Task instructions: Copy the stretch of the material below from the line containing "pose: elev=232.4 azim=339.4" through the line containing "Dot at: (245, 348)", keeping every character of those lines the same.

Saved data entries
----------------------------------------
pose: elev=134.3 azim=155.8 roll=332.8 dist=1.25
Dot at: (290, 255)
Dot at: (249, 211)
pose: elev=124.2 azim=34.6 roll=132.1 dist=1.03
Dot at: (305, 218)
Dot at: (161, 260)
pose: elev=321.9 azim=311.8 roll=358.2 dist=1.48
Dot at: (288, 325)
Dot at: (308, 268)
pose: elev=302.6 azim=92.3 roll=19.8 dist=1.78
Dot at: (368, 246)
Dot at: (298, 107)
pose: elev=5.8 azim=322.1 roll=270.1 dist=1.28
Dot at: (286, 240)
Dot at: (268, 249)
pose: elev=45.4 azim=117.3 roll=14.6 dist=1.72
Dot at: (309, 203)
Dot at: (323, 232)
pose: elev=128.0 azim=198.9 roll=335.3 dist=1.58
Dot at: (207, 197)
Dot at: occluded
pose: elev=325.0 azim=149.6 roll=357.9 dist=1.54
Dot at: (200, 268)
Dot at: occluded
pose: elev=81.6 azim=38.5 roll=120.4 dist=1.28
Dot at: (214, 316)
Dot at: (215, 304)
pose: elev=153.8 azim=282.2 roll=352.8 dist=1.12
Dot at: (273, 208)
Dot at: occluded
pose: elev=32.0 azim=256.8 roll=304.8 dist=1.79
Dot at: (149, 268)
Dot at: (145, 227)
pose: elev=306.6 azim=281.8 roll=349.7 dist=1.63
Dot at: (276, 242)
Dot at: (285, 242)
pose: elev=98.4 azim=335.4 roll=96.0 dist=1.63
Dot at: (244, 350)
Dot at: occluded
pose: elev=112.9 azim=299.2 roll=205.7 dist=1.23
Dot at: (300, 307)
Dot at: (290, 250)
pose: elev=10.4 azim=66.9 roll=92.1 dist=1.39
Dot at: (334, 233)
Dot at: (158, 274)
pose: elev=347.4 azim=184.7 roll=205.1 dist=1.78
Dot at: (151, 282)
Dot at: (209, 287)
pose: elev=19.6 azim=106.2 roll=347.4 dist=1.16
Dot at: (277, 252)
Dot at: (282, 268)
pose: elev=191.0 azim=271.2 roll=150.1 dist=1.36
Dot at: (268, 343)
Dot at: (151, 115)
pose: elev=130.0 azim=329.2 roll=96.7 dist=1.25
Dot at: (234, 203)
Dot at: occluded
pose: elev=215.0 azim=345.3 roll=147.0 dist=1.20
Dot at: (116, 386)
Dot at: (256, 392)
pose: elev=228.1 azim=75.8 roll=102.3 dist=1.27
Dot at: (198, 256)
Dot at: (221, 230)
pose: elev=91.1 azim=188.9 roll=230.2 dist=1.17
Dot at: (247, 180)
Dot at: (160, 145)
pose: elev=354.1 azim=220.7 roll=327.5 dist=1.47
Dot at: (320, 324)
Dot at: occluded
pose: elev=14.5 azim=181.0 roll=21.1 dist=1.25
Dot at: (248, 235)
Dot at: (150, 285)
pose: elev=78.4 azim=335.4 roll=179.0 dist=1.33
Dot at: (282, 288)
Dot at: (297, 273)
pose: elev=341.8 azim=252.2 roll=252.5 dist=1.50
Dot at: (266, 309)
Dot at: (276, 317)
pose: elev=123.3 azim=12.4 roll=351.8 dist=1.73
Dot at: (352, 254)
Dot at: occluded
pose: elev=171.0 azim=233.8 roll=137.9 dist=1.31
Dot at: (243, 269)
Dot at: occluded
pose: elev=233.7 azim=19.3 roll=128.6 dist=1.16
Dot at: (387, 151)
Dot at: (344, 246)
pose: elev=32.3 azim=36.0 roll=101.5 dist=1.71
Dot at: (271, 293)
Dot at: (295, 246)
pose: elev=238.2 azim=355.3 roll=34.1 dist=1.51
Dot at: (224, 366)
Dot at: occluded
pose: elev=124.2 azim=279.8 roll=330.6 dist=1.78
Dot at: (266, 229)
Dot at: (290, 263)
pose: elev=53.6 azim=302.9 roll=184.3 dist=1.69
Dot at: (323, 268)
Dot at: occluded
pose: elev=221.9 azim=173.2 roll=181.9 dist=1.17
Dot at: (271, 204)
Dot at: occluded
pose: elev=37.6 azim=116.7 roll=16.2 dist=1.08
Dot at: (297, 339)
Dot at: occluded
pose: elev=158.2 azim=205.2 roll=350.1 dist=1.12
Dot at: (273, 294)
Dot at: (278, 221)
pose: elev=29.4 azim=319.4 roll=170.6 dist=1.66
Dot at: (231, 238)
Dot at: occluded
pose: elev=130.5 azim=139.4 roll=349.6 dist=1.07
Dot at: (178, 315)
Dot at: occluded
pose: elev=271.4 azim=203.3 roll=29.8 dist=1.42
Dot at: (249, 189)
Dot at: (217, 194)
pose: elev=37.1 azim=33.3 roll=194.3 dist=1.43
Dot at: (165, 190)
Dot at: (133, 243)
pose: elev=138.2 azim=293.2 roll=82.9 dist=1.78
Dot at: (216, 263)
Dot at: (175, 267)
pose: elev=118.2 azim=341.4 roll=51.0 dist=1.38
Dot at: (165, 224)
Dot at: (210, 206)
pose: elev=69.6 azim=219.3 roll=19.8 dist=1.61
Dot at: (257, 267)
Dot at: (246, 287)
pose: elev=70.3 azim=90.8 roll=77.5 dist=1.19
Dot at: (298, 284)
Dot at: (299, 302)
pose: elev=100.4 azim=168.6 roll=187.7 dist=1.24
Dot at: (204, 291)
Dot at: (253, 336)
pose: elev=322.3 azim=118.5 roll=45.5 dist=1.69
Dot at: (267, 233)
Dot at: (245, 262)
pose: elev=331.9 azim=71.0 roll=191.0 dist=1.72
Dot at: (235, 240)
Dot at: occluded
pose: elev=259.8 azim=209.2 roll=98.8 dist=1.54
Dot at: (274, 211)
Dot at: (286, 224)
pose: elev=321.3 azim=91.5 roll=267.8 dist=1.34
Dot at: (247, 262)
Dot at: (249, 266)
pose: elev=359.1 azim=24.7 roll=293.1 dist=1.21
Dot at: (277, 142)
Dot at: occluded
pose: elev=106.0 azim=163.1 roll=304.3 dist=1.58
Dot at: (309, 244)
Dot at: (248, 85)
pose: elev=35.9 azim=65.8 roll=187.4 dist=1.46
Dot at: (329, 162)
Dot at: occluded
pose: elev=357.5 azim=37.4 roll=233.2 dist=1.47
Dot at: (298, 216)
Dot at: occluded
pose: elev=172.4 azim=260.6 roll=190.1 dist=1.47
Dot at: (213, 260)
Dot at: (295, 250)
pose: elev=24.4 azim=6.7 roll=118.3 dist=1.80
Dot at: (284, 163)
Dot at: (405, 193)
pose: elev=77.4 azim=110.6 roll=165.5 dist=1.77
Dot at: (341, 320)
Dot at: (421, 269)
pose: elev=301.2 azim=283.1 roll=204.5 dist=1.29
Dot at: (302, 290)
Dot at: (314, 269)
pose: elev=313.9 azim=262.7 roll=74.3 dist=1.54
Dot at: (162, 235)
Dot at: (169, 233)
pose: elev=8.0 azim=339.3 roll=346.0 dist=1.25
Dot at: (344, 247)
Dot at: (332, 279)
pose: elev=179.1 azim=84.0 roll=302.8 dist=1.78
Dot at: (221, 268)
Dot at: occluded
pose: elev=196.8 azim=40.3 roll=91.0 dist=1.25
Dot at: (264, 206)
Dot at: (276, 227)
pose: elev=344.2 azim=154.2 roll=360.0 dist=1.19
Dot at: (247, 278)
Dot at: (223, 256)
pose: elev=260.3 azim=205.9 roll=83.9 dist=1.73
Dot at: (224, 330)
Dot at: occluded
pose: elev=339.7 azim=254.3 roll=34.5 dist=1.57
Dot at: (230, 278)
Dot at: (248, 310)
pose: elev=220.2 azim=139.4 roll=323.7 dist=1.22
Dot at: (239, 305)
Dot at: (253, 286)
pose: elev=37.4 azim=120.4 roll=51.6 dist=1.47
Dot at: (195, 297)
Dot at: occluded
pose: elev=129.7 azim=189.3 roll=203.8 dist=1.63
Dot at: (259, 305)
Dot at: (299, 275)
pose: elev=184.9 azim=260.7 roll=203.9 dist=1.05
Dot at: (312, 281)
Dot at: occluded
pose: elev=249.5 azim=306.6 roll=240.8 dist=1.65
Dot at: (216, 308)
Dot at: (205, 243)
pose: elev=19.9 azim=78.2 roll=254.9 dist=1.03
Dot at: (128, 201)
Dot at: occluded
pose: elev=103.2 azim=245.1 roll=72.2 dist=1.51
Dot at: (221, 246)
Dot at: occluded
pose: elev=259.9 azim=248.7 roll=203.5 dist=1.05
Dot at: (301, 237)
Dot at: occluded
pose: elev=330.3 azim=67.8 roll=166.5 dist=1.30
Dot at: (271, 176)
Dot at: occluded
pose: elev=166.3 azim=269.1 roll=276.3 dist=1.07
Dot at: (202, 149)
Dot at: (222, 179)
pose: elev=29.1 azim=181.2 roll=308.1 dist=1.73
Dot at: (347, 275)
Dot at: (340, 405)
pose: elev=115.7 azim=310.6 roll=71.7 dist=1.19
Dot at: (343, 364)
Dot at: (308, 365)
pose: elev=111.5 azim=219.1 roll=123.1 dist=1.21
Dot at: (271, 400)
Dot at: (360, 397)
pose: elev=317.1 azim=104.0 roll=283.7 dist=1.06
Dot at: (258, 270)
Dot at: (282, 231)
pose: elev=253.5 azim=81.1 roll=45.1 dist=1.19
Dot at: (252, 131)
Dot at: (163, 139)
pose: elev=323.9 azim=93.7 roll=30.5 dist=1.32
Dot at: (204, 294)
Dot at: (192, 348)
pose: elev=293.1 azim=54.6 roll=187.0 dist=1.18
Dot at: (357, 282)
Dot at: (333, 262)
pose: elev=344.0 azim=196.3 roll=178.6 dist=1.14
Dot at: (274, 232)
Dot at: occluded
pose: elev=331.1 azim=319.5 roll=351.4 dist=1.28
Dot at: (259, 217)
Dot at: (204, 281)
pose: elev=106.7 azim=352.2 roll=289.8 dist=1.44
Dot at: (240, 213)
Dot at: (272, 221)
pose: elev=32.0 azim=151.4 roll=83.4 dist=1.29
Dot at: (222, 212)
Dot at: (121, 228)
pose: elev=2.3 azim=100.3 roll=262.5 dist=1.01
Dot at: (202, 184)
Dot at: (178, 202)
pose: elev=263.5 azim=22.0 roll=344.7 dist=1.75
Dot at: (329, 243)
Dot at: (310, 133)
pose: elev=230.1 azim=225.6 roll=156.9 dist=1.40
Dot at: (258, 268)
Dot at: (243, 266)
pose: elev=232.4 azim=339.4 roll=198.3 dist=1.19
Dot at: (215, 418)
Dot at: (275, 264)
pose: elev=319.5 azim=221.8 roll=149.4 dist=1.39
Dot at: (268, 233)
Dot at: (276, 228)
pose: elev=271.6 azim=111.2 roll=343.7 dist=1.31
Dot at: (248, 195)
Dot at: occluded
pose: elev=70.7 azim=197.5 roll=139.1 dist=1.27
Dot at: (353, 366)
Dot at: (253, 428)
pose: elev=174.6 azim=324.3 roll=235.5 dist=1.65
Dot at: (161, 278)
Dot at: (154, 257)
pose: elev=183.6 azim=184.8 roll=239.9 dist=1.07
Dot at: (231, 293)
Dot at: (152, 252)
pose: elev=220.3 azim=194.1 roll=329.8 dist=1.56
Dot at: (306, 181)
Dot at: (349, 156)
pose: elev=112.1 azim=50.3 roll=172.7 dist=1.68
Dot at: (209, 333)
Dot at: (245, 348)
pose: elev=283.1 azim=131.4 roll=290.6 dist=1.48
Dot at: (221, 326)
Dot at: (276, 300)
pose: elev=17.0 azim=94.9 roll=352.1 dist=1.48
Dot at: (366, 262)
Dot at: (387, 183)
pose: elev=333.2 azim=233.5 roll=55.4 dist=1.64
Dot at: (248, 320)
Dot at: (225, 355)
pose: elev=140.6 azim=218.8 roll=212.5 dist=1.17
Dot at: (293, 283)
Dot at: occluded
----------------------------------------
The result:
pose: elev=232.4 azim=339.4 roll=198.3 dist=1.19
Dot at: (215, 418)
Dot at: (275, 264)
pose: elev=319.5 azim=221.8 roll=149.4 dist=1.39
Dot at: (268, 233)
Dot at: (276, 228)
pose: elev=271.6 azim=111.2 roll=343.7 dist=1.31
Dot at: (248, 195)
Dot at: occluded
pose: elev=70.7 azim=197.5 roll=139.1 dist=1.27
Dot at: (353, 366)
Dot at: (253, 428)
pose: elev=174.6 azim=324.3 roll=235.5 dist=1.65
Dot at: (161, 278)
Dot at: (154, 257)
pose: elev=183.6 azim=184.8 roll=239.9 dist=1.07
Dot at: (231, 293)
Dot at: (152, 252)
pose: elev=220.3 azim=194.1 roll=329.8 dist=1.56
Dot at: (306, 181)
Dot at: (349, 156)
pose: elev=112.1 azim=50.3 roll=172.7 dist=1.68
Dot at: (209, 333)
Dot at: (245, 348)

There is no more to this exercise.